Alors que les tensions s’aggravent au Moyen-Orient  entre l’escalade du conflit Israël-Hamas, les affrontements indirects impliquant l’Iran, et l’implication croissante des États-Unis, le continent africain se retrouve, une fois de plus, face aux répercussions d’une crise internationale dont il n’est pas directement acteur. Pourtant, les effets secondaires de cette instabilité pourraient être lourds de conséquences pour l’Afrique, tant sur le plan économique que sécuritaire et diplomatique.

Perturbations économiques : les pays africains en première ligne

Les conflits dans le Golfe et en mer Rouge affectent directement les marchés mondiaux de l’énergie. Le prix du pétrole et du gaz reste sous tension, impactant négativement les économies africaines fortement dépendantes des importations énergétiques, notamment en Afrique de l’Ouest et centrale. Cette pression se répercute sur les coûts de transport, la production locale et le pouvoir d’achat des ménages.

Par ailleurs, les attaques contre les navires en mer Rouge perturbent les échanges commerciaux mondiaux, avec des conséquences notables sur les ports africains de la façade Est (Djibouti, Mombasa, Dar es Salaam), ainsi que sur les importateurs qui dépendent de ces routes pour l’acheminement des produits de base.

Un risque de désengagement stratégique de l’Occident

La concentration des ressources militaires, diplomatiques et financières des États-Unis et de leurs alliés sur le Moyen-Orient risque de réduire leur engagement en Afrique. Ce repositionnement stratégique pourrait se traduire par une diminution de l’aide sécuritaire, particulièrement dans des zones en crise comme le Sahel, où la lutte contre le terrorisme nécessite une coopération internationale constante.

Ce désengagement relatif intervient dans un contexte où plusieurs pays africains (Mali, Niger, Burkina Faso) ont amorcé une rupture avec les anciennes puissances partenaires, renforçant leurs alliances avec d’autres acteurs internationaux.

Rééquilibrage géopolitique : une opportunité à double tranchant

Face à la redistribution des priorités mondiales, certains pays africains pourraient voir dans ce contexte une opportunité pour diversifier leurs alliances.

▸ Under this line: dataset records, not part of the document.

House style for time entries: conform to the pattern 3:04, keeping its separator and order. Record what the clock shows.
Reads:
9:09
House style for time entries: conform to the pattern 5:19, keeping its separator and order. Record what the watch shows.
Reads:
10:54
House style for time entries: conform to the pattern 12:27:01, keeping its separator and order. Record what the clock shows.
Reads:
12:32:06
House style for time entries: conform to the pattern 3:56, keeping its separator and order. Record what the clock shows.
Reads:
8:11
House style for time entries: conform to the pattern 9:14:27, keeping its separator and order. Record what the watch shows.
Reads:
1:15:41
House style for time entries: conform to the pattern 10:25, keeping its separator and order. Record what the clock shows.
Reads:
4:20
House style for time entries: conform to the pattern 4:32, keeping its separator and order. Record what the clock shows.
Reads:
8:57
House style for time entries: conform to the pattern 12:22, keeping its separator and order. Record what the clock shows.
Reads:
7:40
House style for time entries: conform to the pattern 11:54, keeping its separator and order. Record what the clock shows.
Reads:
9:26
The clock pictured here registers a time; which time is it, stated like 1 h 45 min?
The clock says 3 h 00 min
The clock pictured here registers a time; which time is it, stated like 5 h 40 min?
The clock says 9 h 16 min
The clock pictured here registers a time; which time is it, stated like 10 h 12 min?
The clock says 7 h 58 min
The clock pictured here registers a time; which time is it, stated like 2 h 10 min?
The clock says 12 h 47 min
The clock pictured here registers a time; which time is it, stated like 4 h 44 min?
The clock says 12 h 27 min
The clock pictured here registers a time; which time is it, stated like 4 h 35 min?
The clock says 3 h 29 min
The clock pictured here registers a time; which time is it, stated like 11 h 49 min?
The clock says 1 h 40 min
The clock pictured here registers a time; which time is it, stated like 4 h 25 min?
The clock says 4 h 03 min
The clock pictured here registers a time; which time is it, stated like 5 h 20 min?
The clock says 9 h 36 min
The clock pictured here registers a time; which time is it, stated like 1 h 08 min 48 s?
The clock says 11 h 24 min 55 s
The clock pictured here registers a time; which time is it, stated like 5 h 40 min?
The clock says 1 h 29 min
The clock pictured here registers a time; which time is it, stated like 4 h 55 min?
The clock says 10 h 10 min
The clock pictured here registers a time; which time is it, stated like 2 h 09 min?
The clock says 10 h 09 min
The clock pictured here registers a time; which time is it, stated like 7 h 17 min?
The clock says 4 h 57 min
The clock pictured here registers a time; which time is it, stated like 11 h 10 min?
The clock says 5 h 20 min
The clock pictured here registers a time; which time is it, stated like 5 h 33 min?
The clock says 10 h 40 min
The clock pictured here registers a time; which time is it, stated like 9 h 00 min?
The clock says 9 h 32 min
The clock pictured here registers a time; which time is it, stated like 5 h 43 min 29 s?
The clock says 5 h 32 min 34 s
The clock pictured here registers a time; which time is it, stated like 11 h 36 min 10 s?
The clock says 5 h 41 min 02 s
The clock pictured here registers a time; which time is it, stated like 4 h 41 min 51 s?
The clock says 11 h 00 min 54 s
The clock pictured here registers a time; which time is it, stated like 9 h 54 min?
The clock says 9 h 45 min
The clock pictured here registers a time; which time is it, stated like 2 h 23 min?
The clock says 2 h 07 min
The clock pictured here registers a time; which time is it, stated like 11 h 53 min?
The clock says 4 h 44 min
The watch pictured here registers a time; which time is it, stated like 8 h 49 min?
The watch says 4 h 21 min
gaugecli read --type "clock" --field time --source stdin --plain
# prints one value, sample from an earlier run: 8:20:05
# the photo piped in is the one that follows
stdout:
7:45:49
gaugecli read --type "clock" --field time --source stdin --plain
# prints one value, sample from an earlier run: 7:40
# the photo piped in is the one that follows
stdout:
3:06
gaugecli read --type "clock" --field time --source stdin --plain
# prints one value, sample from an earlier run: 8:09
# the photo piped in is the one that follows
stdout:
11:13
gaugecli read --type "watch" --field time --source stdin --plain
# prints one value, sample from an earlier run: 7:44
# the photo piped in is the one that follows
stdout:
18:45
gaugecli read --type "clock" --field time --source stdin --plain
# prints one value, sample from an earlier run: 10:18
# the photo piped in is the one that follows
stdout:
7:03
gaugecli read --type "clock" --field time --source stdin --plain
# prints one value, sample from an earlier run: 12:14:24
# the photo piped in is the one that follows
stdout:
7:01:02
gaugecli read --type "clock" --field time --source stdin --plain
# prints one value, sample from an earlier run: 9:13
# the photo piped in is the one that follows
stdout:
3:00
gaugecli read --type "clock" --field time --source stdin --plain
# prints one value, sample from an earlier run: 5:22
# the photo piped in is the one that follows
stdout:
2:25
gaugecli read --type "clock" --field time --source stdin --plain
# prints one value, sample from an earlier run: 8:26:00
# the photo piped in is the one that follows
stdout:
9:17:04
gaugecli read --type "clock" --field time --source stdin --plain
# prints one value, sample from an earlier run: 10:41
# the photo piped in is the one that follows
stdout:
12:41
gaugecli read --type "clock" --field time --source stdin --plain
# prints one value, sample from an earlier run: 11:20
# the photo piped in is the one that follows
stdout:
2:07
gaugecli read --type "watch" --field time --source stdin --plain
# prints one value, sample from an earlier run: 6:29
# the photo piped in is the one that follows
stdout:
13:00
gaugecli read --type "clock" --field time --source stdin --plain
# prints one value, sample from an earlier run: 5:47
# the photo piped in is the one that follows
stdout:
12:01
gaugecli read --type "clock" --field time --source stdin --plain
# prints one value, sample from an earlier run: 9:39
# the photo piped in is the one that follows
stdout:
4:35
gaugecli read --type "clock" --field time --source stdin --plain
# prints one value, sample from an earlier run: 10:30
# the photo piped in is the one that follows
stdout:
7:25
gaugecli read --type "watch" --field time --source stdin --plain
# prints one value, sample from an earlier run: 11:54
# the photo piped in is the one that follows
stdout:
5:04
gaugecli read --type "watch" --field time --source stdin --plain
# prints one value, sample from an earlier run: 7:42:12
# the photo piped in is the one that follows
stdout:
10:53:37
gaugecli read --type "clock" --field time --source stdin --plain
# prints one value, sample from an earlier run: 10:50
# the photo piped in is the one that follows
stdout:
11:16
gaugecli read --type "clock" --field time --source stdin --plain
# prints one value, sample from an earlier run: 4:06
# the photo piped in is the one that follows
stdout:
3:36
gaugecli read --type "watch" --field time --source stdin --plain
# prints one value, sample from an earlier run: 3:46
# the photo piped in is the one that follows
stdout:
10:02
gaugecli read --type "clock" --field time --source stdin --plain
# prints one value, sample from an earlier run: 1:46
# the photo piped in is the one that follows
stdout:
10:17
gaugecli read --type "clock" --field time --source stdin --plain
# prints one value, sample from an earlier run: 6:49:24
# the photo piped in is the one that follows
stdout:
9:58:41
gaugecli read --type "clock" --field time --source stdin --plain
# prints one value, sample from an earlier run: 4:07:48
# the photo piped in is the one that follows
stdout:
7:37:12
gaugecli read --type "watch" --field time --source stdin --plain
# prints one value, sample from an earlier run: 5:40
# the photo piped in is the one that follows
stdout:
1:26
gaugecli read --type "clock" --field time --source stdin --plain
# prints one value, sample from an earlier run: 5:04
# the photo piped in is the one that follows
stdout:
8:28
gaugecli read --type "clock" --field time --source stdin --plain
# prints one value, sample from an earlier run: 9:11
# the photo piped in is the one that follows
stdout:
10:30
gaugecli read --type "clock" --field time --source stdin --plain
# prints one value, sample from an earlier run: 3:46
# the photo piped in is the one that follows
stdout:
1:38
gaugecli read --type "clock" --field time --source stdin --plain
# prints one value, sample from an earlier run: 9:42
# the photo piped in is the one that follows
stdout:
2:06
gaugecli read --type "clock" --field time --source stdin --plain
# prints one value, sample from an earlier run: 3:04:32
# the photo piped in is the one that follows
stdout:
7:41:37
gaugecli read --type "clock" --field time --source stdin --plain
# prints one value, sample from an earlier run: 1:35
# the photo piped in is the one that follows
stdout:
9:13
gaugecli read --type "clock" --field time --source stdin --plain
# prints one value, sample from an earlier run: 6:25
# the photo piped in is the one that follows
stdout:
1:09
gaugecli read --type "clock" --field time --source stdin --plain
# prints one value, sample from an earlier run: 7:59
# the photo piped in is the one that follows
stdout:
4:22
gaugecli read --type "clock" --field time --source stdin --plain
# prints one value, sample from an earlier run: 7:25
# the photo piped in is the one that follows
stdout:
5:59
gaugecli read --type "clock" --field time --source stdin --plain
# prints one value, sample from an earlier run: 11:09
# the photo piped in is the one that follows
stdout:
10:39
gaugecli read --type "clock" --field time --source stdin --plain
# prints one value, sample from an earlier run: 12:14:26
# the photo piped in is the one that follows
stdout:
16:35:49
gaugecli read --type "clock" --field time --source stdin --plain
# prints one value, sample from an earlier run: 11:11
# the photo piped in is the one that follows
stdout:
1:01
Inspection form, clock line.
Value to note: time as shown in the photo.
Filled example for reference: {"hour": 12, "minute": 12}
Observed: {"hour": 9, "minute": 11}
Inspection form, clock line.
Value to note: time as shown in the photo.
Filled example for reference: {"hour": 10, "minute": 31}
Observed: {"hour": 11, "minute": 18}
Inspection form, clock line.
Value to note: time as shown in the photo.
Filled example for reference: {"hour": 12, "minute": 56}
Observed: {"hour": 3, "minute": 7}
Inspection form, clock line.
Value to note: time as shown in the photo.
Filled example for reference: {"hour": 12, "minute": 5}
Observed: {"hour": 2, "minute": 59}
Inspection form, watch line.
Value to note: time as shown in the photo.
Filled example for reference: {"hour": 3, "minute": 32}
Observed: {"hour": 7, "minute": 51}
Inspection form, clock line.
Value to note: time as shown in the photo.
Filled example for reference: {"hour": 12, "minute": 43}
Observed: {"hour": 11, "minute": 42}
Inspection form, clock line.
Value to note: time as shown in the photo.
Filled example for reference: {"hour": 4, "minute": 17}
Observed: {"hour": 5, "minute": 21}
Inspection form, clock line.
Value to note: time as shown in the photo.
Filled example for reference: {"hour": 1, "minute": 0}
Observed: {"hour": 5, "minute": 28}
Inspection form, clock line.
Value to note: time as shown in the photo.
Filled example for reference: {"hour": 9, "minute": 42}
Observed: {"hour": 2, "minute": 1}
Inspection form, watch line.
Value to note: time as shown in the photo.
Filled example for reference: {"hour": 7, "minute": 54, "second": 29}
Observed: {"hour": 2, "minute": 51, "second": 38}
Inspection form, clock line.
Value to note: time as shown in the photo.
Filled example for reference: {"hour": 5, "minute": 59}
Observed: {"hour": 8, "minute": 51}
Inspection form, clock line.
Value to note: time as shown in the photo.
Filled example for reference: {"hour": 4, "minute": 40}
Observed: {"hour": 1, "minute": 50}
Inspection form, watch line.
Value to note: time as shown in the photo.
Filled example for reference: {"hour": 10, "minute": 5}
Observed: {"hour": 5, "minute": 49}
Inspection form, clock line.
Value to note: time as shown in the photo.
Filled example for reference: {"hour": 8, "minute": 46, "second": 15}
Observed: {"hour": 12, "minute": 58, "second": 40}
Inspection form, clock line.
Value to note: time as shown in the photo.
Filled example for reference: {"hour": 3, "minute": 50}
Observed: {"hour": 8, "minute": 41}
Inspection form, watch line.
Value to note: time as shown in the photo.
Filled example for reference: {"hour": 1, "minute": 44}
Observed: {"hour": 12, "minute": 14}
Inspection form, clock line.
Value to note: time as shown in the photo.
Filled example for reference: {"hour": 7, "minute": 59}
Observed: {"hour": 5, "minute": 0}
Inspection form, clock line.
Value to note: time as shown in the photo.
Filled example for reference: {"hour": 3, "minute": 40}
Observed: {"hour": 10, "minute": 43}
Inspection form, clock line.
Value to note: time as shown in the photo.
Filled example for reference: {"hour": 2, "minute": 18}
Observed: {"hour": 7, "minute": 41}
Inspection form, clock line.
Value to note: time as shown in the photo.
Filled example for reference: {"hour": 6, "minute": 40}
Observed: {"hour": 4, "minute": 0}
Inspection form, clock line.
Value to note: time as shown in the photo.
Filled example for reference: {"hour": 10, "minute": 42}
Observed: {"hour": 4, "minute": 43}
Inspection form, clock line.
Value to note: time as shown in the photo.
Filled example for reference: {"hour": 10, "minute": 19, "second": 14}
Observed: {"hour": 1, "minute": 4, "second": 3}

La Chine, la Russie, la Turquie, voire l’Iran, multiplient leurs offensives diplomatiques et économiques sur le continent. Ces partenariats alternatifs offrent aux États africains une marge de manœuvre stratégique nouvelle, mais posent également la question de la dépendance et de la cohérence des modèles de gouvernance promus.

Souveraineté et discours panafricain renforcés

Le contraste entre la mobilisation internationale massive autour du Moyen-Orient et le relatif silence sur les crises africaines (Soudan, RDC, Corne de l’Afrique) alimente un sentiment d’abandon, voire de mépris. Ce déséquilibre nourrit un discours souverainiste croissant, déjà visible dans les décisions politiques prises par certains gouvernements membres de l’Alliance des États du Sahel (AES), qui prônent une indépendance stratégique accrue.

Cette dynamique pourrait s’accentuer dans les mois à venir, avec un renforcement du narratif panafricain autour de la nécessité d’un modèle autonome de développement, de sécurité et de coopération Sud-Sud.